I think "proof" as used in the post was meant to refer to neither the colloquial use nor fully-formalized statements, but proofs as they are actually used by human mathematicians: written arguments which the community of mathematicians believe could be formalized if necessary. Then the question is how much confidence we should have in a statement given that such a "proof" exists. Mathematicians are quite good at determining which proofs are valid, but as the post points out, they are not infallible.
You seem to be getting at the validity/soundness distinction. Formal arguments rely on premises; a formal argument can rigourously show that its conclusions follow from its premises, IE that it's valid; but the conclusion can still be doubtful if the premises are,.IE it's not sound.
PS. Not the downvoter.
wow, strong downvote with no explanation? still doesn't seem wrong to me - if you won't explain, just consider this just another chance to dock my karma.
Edit: comment karma positive now, unsure if the strong-down was removed or someone else used a strong-up to counter it. NBD, karma is meaningless and this wasn't a particularly important comment (since many others said similar things).
Also confused at it seems very similar to a point I made with sligthly different turns of phrase and I have trouble imagining how those rephrasing would change the meaning significantly.
If an assumption is violated then the whole rest of the system is inapplicable in that context ie weight 0.
Even a formal proof can remain merely strong evidence, because definitions it's built on might be formulating the original less formal questions in a misleading/incorrect/parochial way.
I like the reframe. The part I best like is the removal of the illusion of certainty.
I don't know if describing proofs as just evidence really captures it though. In many cases the point of a proof isn't just to know that the statement is one you can rely on. It's also to show you why you can rely on it. The process of understanding a proof can teach you something about how math works. The effect is stronger if you produce a proof.

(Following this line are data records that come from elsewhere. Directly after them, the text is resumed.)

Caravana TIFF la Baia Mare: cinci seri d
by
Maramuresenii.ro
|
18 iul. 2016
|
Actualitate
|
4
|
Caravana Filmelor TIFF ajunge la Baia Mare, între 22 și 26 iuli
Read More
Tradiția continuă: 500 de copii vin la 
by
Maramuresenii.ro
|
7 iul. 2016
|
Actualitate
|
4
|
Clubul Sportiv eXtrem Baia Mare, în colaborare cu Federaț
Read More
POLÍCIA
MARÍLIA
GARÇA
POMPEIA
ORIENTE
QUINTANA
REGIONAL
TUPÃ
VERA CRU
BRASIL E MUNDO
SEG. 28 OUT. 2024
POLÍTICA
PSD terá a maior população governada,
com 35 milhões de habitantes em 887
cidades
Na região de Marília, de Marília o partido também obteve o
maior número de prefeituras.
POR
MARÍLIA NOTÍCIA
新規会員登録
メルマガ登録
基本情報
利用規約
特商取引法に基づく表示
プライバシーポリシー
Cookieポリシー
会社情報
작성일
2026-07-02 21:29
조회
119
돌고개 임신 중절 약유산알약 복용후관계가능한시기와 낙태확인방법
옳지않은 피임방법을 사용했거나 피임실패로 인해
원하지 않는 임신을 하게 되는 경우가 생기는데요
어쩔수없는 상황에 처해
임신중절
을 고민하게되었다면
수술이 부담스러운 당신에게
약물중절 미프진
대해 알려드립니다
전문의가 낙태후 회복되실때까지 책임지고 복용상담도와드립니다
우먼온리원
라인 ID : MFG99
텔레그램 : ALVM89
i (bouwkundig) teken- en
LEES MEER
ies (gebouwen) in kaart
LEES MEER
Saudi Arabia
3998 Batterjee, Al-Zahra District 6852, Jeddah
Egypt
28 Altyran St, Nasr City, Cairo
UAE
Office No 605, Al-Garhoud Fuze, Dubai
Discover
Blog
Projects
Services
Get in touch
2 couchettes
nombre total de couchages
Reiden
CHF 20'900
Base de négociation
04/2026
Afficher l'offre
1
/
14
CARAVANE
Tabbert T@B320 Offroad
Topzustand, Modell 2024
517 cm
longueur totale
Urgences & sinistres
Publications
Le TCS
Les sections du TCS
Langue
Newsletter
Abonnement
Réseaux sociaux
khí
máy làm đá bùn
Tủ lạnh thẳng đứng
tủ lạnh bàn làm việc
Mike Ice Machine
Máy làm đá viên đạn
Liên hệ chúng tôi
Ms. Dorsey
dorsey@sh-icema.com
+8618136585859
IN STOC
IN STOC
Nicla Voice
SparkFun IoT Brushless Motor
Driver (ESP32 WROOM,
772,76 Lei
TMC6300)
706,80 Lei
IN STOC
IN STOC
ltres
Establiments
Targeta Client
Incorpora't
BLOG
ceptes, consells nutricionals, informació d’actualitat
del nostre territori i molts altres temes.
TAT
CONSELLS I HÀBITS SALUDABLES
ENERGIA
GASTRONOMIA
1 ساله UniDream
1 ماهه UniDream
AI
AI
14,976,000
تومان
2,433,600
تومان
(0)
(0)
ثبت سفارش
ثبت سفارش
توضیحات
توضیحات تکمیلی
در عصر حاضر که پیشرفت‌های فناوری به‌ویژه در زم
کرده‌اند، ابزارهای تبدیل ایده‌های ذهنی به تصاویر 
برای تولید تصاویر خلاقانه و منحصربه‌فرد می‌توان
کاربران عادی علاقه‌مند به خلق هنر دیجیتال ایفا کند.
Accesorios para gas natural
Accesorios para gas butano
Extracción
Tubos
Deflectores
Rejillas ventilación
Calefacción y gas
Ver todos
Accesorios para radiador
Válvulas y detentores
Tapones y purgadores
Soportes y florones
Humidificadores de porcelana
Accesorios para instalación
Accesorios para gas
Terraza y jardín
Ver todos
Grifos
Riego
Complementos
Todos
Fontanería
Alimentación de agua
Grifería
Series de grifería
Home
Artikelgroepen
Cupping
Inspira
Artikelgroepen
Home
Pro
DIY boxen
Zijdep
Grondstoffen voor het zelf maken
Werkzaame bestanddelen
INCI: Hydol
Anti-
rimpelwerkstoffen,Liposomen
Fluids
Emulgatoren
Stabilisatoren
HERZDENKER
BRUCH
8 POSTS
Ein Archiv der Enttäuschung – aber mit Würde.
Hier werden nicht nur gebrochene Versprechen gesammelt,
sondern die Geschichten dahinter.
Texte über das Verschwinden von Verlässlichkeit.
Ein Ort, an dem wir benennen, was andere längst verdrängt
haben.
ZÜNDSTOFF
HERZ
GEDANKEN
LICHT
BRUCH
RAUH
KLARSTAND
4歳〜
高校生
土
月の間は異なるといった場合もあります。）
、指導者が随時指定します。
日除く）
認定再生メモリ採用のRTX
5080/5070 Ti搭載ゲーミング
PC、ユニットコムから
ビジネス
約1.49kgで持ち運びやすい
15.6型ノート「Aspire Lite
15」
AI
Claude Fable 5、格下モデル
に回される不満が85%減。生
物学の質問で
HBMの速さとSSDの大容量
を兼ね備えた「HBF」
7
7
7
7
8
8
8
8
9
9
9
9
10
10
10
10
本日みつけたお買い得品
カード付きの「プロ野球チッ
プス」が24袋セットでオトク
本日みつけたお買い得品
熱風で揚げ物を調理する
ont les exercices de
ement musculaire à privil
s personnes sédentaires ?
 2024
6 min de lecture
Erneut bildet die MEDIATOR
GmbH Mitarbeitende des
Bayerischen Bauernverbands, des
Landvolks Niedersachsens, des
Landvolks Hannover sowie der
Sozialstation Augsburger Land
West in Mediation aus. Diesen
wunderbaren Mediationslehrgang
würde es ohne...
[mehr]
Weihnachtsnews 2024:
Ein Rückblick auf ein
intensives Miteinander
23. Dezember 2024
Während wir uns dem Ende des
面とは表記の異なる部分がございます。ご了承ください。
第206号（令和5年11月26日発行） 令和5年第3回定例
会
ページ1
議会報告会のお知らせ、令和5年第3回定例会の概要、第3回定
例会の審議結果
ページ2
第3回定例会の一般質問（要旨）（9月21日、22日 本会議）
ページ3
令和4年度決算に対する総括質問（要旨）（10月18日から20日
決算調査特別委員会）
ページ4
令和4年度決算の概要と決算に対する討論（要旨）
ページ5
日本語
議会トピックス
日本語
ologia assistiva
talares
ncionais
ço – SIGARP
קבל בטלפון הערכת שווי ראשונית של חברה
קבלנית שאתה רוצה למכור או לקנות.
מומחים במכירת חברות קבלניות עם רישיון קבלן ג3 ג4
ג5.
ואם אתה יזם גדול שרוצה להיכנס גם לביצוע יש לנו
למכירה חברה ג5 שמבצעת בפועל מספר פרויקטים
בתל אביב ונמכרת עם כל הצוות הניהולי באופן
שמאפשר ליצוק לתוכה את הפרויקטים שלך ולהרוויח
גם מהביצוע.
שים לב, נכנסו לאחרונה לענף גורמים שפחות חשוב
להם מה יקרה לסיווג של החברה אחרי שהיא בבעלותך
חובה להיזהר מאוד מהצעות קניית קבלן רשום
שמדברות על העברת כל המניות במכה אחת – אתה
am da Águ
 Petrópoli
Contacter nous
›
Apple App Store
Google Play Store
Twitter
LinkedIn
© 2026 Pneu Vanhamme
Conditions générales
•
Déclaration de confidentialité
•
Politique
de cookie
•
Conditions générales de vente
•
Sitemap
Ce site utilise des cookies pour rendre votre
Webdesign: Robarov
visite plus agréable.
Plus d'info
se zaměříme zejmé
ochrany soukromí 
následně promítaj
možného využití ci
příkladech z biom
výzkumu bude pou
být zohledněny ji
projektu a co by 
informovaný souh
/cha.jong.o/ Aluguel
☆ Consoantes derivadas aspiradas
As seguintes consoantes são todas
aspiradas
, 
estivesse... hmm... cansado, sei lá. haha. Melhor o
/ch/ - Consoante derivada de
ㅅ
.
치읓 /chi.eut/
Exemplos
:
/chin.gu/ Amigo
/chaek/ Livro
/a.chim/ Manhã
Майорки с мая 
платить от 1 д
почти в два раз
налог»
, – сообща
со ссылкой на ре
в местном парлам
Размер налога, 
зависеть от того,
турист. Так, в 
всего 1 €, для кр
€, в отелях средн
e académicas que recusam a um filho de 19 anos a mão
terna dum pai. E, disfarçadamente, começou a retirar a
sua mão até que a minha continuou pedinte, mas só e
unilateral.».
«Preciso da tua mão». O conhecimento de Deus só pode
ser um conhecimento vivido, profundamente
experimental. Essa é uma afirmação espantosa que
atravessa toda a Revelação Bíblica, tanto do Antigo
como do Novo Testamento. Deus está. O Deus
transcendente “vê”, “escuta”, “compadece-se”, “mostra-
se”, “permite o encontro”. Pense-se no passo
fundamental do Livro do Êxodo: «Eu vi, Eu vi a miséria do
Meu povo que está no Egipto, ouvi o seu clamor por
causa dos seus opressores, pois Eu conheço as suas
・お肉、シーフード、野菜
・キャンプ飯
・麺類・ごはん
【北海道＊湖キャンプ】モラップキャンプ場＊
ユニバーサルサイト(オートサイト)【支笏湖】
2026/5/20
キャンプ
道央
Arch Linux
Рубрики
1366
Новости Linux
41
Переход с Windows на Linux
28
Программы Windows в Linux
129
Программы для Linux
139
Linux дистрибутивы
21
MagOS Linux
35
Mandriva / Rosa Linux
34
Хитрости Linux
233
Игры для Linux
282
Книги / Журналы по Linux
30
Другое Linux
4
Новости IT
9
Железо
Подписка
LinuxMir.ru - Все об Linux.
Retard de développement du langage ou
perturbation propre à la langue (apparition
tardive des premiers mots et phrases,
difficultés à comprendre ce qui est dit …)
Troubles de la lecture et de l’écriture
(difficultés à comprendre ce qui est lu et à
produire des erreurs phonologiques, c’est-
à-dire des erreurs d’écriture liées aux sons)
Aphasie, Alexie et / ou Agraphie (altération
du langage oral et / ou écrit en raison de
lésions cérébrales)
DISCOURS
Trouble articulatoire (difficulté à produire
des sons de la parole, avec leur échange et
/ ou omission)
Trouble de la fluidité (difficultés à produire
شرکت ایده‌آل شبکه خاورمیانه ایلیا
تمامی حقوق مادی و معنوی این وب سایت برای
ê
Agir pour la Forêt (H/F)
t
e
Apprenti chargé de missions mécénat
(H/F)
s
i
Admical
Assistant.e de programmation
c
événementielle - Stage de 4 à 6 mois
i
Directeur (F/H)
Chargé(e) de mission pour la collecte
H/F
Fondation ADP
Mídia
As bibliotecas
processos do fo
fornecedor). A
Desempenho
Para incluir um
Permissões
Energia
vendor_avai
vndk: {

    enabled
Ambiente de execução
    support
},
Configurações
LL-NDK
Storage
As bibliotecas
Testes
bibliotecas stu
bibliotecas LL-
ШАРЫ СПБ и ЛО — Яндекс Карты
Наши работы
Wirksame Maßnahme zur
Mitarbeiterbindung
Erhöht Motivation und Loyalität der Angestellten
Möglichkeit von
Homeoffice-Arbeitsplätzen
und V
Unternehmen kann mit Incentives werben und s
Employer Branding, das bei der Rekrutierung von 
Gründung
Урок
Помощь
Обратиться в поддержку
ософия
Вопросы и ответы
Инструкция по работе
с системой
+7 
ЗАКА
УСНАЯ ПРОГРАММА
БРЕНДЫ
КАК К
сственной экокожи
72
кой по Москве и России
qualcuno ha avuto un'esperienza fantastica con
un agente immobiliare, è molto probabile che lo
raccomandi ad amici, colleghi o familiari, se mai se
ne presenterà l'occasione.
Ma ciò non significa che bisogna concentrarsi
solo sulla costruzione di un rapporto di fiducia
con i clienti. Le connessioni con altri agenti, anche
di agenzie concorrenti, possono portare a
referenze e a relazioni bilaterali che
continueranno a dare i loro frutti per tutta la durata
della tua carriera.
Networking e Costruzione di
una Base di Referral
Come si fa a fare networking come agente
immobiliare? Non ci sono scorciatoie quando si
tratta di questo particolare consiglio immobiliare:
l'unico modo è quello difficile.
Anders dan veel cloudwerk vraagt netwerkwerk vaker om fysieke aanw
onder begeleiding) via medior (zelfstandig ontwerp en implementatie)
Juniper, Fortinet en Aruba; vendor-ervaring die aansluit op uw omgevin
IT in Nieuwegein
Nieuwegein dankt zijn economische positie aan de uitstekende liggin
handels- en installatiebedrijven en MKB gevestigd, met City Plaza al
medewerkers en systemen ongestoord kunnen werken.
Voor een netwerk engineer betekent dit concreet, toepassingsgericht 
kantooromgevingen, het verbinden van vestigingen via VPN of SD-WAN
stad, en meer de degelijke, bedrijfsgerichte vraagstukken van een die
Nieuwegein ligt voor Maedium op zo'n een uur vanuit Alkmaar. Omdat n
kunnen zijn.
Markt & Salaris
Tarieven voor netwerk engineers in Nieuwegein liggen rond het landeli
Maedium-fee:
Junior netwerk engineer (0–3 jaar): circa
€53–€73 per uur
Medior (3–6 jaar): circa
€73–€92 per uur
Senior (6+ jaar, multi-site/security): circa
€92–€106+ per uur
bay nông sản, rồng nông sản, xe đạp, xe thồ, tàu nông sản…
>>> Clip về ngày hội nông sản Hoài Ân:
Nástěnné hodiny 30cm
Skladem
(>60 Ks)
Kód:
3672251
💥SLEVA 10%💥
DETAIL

Agreed! That's definitely and important point, and one reason why it's still interesting to try to prove P \neq NP. The point I was making here was only that when proofs are used for the "certainty" that they give, then strong evidence from other ways is also enough to rely on the proposition.
Yep, agreed. I thought it was a very clever point!
Those high level explanations are not what I understand as "proof" in the mathematical sense. I get that "please, back up your claims" is sometimes framed as "Where is the proof?".
Proof is something that is properly axiomatised and that is purely mechanical where there is no ambiguity which formal moves are allowed and which ones are not.
Now the most common use case for a proof is "this proofs axioms seem reasonable so its theorems are true (of the actual world)". This is a detailed backing of claims but it is not a proof in itself because there is no mechanical way to determine which axioms are reasonable.
Proofs preserve the certainty of their axioms but any axiom adopted means assuming more things and you can not get an axiomatic system going without assuming anything. Thus any axiomatic system must refer outside of itself on how solid its theorems are to apply elsewhere.
The form of reasoning where each step "seems reasonable" can be important but it is distinct from proofs.
To a very, very good approximation no proofs in actual published mathematical papers and books are "proofs" in the sense you describe here.
The intention is that they could be turned into such proofs without substantial creative effort, but it's almost unknown for anyone to bother doing it and those who do typically find that it's a lot of work.
The diffrence between thinking you have a solution and having a solution. And indeed the former admits great degrees of uncertainty.
Deutsch delves into this topic in great depth in "The Fabric of Reality". There are mathematical objects that "exist in the abstract", and the pen-and-paper proofs or in Mathematica alike are not categorically different from computer simulations that evidence that a so-and-so physical system will behave in so-and-so way, but don't "prove" it.